There’s no doubt people still love to travel and will continue to seek new experiences in new places. But where will travelers come from, and where will they go? McKinsey developed a snapshot of current traveler flows, along with estimates for growth through 2030.

Key takeaways

  • The bulk of travel is close to home: Although international travel might draw headlines, stakeholders shouldn’t neglect the big opportunities in their backyards. Domestic travel still represents the bulk of travel spending, and intraregional tourism is on the rise.
  • Consumers increasingly prioritize travel - when it’s on their own terms: Interest in travel is booming, but travelers are no longer content with a one-size-fits-all experience. Individual personalization might not always be practical, but savvy industry players can use segmentation and hypothesis-driven testing to improve their value propositions. Those that fail to articulate target customer segments and adapt their offerings accordingly risk getting left behind.
  • The face of luxury travel is changing: Demand for luxury tourism and hospitality is expected to grow faster than any other travel segment today - particularly in Asia. It’s crucial to understand that luxury travelers don’t make up a monolith. Segmenting by age, nationality, and net worth can reveal varied and evolving preferences and behaviors.

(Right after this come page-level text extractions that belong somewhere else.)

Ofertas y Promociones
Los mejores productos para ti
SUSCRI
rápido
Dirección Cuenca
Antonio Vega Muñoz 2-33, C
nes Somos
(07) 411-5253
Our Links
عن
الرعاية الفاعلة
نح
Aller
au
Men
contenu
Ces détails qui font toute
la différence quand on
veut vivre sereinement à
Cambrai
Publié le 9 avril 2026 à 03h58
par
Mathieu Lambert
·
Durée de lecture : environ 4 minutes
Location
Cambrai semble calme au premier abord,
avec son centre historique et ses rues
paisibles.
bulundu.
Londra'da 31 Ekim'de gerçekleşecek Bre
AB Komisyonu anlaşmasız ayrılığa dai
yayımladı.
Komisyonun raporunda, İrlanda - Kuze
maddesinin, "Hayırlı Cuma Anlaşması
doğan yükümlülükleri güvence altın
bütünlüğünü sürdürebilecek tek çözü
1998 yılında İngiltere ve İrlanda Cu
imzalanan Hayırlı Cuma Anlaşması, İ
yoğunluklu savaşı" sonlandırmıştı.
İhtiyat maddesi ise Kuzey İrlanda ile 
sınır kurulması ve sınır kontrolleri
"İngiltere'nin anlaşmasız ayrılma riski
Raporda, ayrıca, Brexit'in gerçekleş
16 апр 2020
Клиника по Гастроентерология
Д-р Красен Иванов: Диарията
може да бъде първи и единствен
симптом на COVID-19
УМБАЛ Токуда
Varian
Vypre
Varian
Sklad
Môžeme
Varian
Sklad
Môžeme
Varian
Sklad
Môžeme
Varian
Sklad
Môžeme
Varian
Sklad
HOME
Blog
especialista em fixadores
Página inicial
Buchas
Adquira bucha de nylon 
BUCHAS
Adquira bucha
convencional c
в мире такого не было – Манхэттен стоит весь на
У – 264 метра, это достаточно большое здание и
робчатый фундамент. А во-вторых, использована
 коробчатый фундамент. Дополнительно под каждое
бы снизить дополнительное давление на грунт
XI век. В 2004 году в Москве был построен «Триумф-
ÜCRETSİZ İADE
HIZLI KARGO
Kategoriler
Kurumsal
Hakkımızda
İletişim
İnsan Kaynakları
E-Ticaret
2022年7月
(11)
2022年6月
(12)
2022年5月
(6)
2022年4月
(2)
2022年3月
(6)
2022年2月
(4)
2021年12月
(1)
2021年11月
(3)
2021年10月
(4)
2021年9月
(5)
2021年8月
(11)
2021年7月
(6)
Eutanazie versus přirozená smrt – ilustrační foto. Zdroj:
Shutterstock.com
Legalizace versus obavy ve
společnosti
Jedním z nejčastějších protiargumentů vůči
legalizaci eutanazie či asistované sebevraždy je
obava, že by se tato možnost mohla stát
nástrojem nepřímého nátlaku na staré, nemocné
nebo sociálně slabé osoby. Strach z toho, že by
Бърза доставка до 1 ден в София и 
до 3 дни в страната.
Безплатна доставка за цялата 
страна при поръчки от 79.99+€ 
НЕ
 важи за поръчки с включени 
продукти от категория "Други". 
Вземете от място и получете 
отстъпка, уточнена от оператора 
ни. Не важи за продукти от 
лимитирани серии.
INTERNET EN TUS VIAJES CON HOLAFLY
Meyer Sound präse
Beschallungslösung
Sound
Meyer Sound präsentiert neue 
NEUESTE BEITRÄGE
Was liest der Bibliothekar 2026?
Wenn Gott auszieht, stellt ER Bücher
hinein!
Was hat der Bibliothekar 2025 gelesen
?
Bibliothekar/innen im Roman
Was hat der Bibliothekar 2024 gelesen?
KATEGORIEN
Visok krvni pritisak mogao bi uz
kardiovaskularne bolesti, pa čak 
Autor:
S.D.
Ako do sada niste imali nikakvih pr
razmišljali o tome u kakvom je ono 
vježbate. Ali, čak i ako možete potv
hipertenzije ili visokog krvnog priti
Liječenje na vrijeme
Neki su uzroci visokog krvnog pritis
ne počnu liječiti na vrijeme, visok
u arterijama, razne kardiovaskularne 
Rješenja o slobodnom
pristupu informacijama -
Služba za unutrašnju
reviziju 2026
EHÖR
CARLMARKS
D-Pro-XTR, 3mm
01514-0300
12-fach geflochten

  • Source markets are shifting: Although established source markets continue to anchor global travel, Eastern Europe, India, and Southeast Asia are all becoming fast-growing sources of outbound tourism;
  • The destinations of the future may not be the ones you imagine: Alongside enduring favorites, places that weren’t on many tourists’ maps are finding clever ways to lure international travelers and establish themselves as desirable destinations.
  • As tourism grows, destinations will need to prepare to mitigate overcrowding: Destinations need to be ready to handle the large tourist flows of tomorrow. Now is the time for stakeholders to plan, develop, and invest in mitigation strategies. Equipped with accurate assessments of carrying capacities and enhanced abilities to gather and analyze data, destinations can improve their transportation and infrastructure, build tourism-ready workforces, and preserve their natural and cultural heritages.